Sur le terrain, l'affaire se présentait sous un jour beaucoup moins favorable. Les ouvriers venus des Antilles, du Venezuela ou de la Nouvelle-Orléans tombaient en nombre, victimes de la malaria. Le canal sans écluses initialement prévu s'avéra bientôt irréalisable. La mégalomanie des responsables du chantier, s'achetant aux frais de la Compagnie des chevaux de race et des wagons de luxe, acheva de ruiner l'affaire. Lorsque les deux premiers entrepreneurs annoncèrent qu'ils abandonnaient les travaux, de Lesseps continua avec d'autres, cachant aux actionnaires les raisons de cette défection et affirmant toujours avoir « la certitude d'achever et d'inaugurer le canal en 1888 ».

La faillite

Mais les épargnants commencèrent à se méfier et souscrivirent de moins en moins. De Lesseps s'adjoignit alors Gustave Eiffel, le constructeur de la tour, pour rassurer le public, et s'adressa au gouvernement et aux parlementaires afin de faire voter une loi l'autorisant à émettre des titres à lots, plus attractifs. Cela ne le sauva pas et, le 15 décembre 1888, ce fut l'effondrement. La Compagnie suspendit ses paiements. Un milliard et demi avait disparu dans la nature. Les banques, prévenues, avaient retiré à temps leurs capitaux, mais des milliers de familles de la petite bourgeoisie, des artisans qui avaient placé là leurs économies, étaient ruinés. Certains se suicidèrent. L'enquête, diligentée à contre-coeur par le gouvernement, allait révéler les dessous de l'affaire.
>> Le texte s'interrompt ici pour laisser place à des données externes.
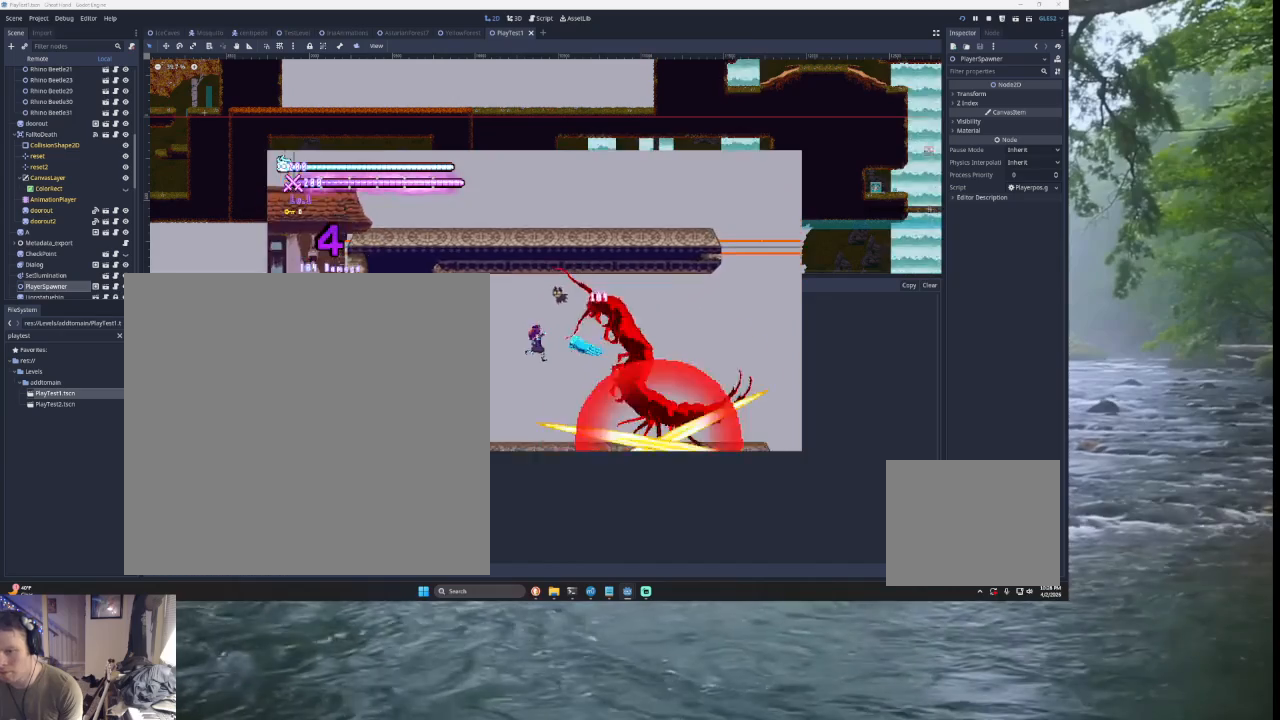
{"buttons": ["TRIANGLE"], "left_stick": "down-right", "right_stick": "center", "events": [[67, "L3", "up"], [167, "left_stick", "center"], [333, "TRIANGLE", "down"], [367, "left_stick", "down-right"]]}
Presse et parlementaires corrompus

Lors de la campagne de presse en faveur du canal, on avait assisté à des conversions stupéfiantes. Émile de Girardin, du Petit Journal, qui avait mené une charge violente contre le canal, en était devenu du jour au lendemain un des plus chauds partisans. L'interrogatoire d'un certain baron de Reinach, chargé par la Compagnie d'éclairer moyennant quelques chèques les gens influents, allait expliquer ce retournement de veste. Le journaliste avait été acheté pour 800 000 francs. Touché par la grâce, il était même devenu administrateur de cette Compagnie qu'il combattait la veille. Il s'avéra que 32 millions de francs avaient été dépensés en « frais de publicité et de commissions » pour faire prendre aux épargnants des vessies pour des lanternes.

Lorsque de Lesseps avait eu besoin qu'une loi l'autorise à proposer des titres à lots, le gouvernement l'avait fait rédiger par son ministre de Travaux publics. L'ingénieur en chef du chantier avait pourtant signalé que pratiquement rien n'avait été creusé. Le projet de loi ayant été retiré à la suite d'un changement de gouvernement, la Compagnie l'avait fait remettre à l'ordre du jour par un député, lui permettant d'être largement votée. Plus tard, de Lesseps tenta d'expliquer la faillite en disant que l'appui des parlementaires lui avait coûté trop cher et, pour preuve, il fit parvenir à un député de l'opposition de droite la liste des chèques qu'il avait dû faire. Celui-ci put alors annoncer à la tribune que « trois millions furent distribués entre cent cinquante membres du Parlement », se gardant bien cependant de donner des noms.

La justice complaisante

Dès le début, le gouvernement s'était employé à freiner l'enquête, laissant à ceux qui détenaient des informations compromettantes le temps de s'enfuir à l'étranger ou de cacher les preuves. Lorsque l'enquête fut terminée, bien peu de personnages impliqués dans l'affaire furent inculpés, et encore moins condamnés. Il y en eut quatre parmi les administrateurs de la Compagnie, dont Ferdinand de Lesseps et Gustave Eiffel, mais ce verdict fut annulé en cassation. Seuls dix députés virent leur immunité levée, et trois d'entre eux furent condamnés. Parmi eux se trouvait l'ancien ministre des Travaux publics qui avait rédigé le projet de loi sur les émissions à lots. Il avait conclu avec la Compagnie le marché suivant : « 375 000 francs immédiatement, 250 000 francs avant le vote du Sénat, 375 000 francs avant l'émission. Il ne sera pas délivré de reçu. » On était loin des 150 noms annoncés ! Les banquiers, eux, ne furent même pas inquiétés.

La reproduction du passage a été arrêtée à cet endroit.